Floresa.co – Ada kabar tak sedap yang menghinggapi dunia pendidikan di Nusa Tenggara Timur (NTT). Ini bukan lagi soal kualitas pendidikan yang masih saja rendah jika disandingkan dengan standar nasional. Tapi, ini soal moralitas para peserta didik.
Sebuah survei baru-baru ini melahirkan kejutan, karena ada temuan, di mana anak-anak di usia remaja ikut berlomba-lomba menghasilkan video mesum.
Survei ini digelar oleh Perkumpulan Keluarga Berencana Indonesia (PKBI) dan lembaga non-profit OnTrack Media Indonesia (OTMI).
Akhir pekan lalu, mereka merilis survei tentang perilaku mesum remaja SMP dan SMA di beberapa kabupaten di NTT.
Alhasil,sebanyak 29,5 – 31,3 persen remaja NTT melakukan hubungan seksual pranikah dan sekitar 60 persen di antaranya tanpa menggunakan alat pengaman.
Yang lebih miris lagi, muncul fenomena bahwa siswa/i SMP dan SMA di NTT justru bisa membuat film porno untuk kemudian dilombakan di antara mereka.
Direktur OnTrack Media Indonesia (OTMI), Imelda Theresia mengatakan, pada survei OTMI, tim telah melakukan kegiatan focus group discussion (FGD) kepada para siswa, guru dan orang tua.
Dari kegiatan itu ditemukan fakta-fakta seperti, minimnya komunikasi antara siswa, guru dan orang tua, adanya pembuatan video porno berseri disalah satu SMP di Kabupaten Kupang, NTT dan ada juga menceritakan tentang para siswa yang merasa bangga jika berpacaran dengan tukang ojek atau sopir angkot.
“Kami temukan ada siswa yang memproduksi film dewasa untuk dilombakan dengan teman-teman lainnya,” kata Imelda Theresia pada saat meluncurkan program “Mari Kita Bicara” di aulah Dinas Pendidikan dan Kebudayaan NTT.

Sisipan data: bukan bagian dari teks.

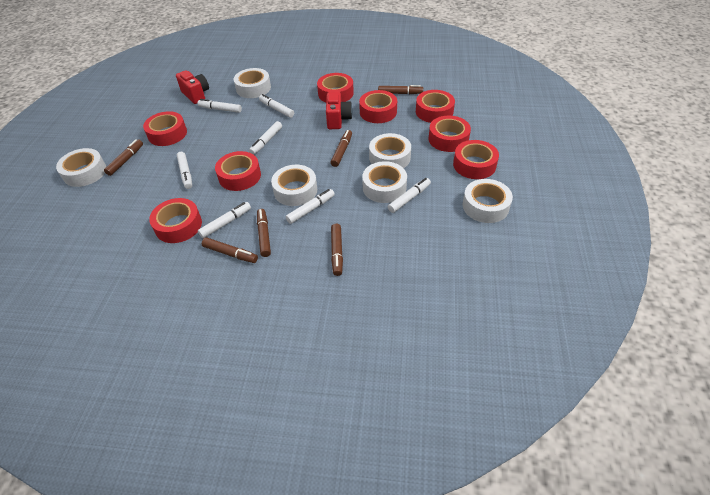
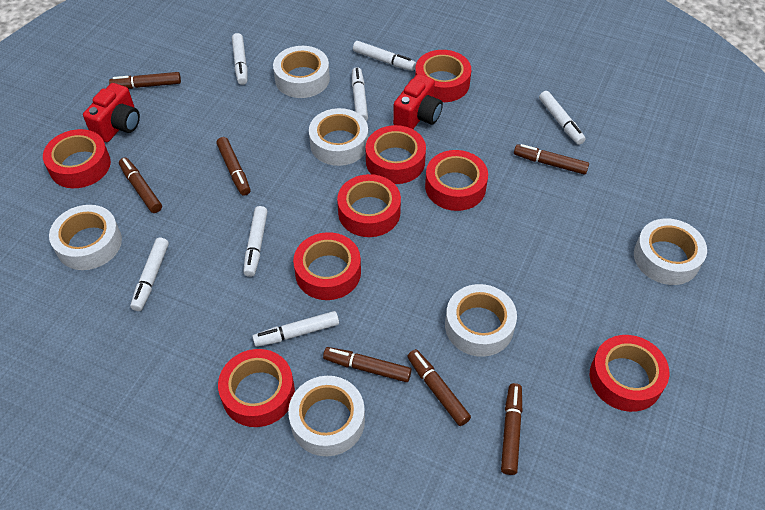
brown marker: 6 -> 7

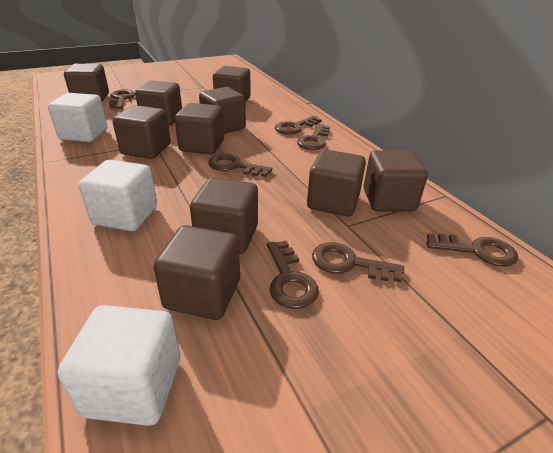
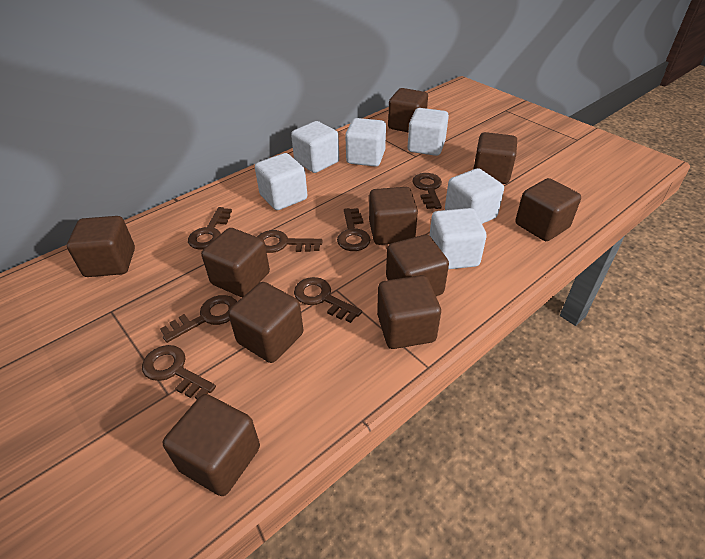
white cube: 3 -> 6

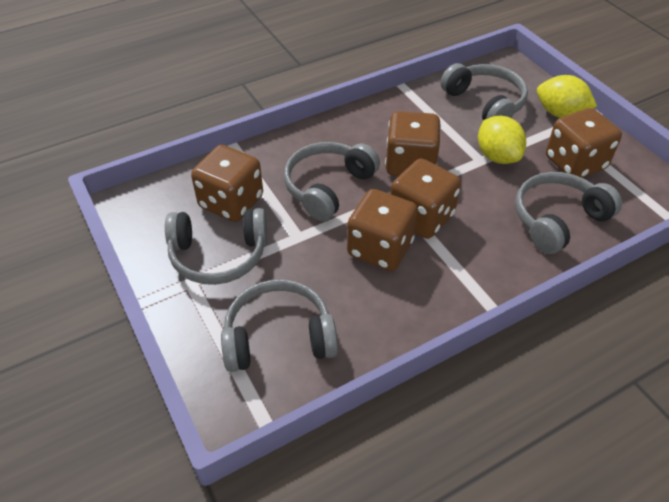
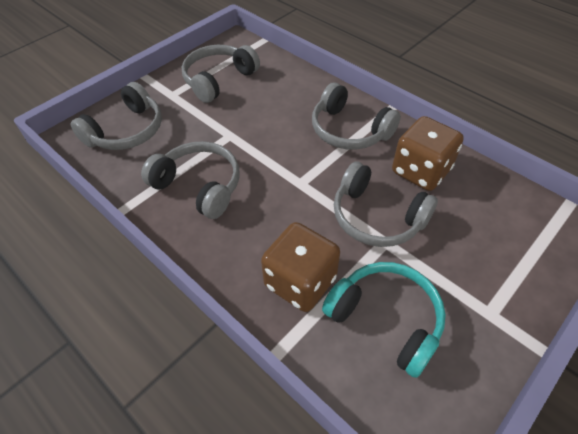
brown dice: 5 -> 2
turquoise headphones: 0 -> 1
yellow lemon: 2 -> 0

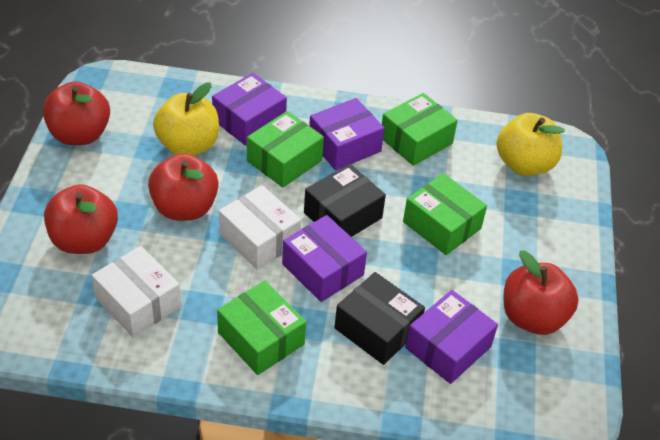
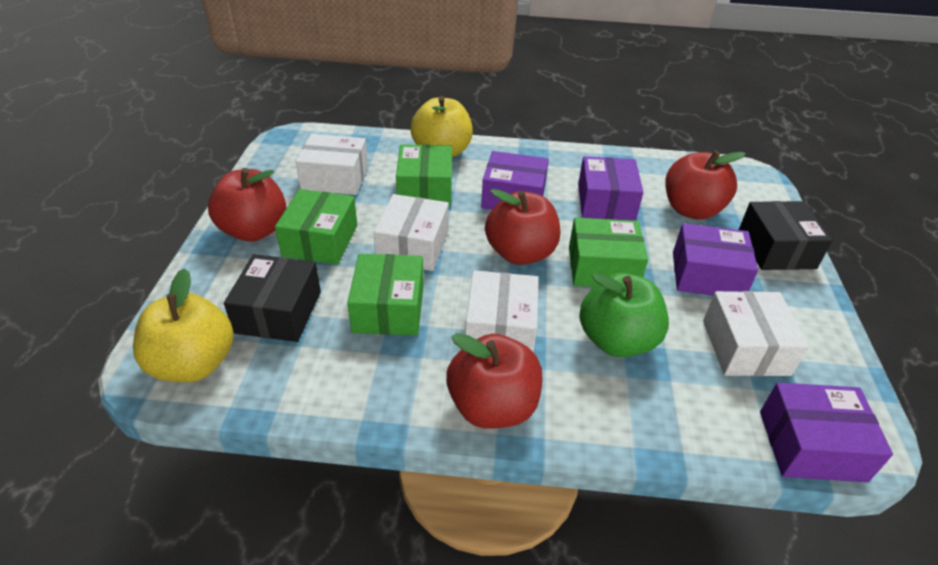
green apple: 0 -> 1
white box: 2 -> 4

OTMI menemukan itu saat melakukan survei yang digelar sejak Oktober 2014. Survei itu, menurut Imelda, dilakukan di 16 sekolah yang tersebar di empat kabupaten di NTT, yakni Kabupaten Kupang, Belu, Manggarai dan Manggarai Barat. Jumlah responden survei tersebut sebanyak 450 orang siswa.
Menurut Imelda, siswa SMP itu memproduksi film dewasa untuk dilombakan dengan teman-teman lainnya.
Film itu dibuat di tepi pantai, lalu disebarkan ke teman-teman lainnya menggunakan telepon seluler. Film itu sendiri direkam menggunakan telepon seluler.
Film itu pertama diprakarsai oleh siswi SMA dengan melibatkan siswa-siswi SMP di Kabupaten Kupang.
Imelda mengkhawatirkan kasus itu. Karena itu, kata Imelda, perlu diambil tindakan sejak dini agar tidak meluas dan menyebar ke semua sekolah.
Temuan survei ini setidaknya menjadi peringatan bagi siapapun yang bersentuhan dengan dunia pendidikan di NTT.
Tentu tantangannya besar, karena menanamkan nilai-nilai di tengah menjamurnya media komunikasi dan informasi tidaklah mudah. Lantas, butuh usaha ekstra keras dari semua pihak.
Lembaga pendidikan, lembaga agama, dan terutama keluarga yang diandaikan menjadi penyanggah moralitas publik, diharapkan melihat ini sebagai problem besar yang mesti disikapi serius.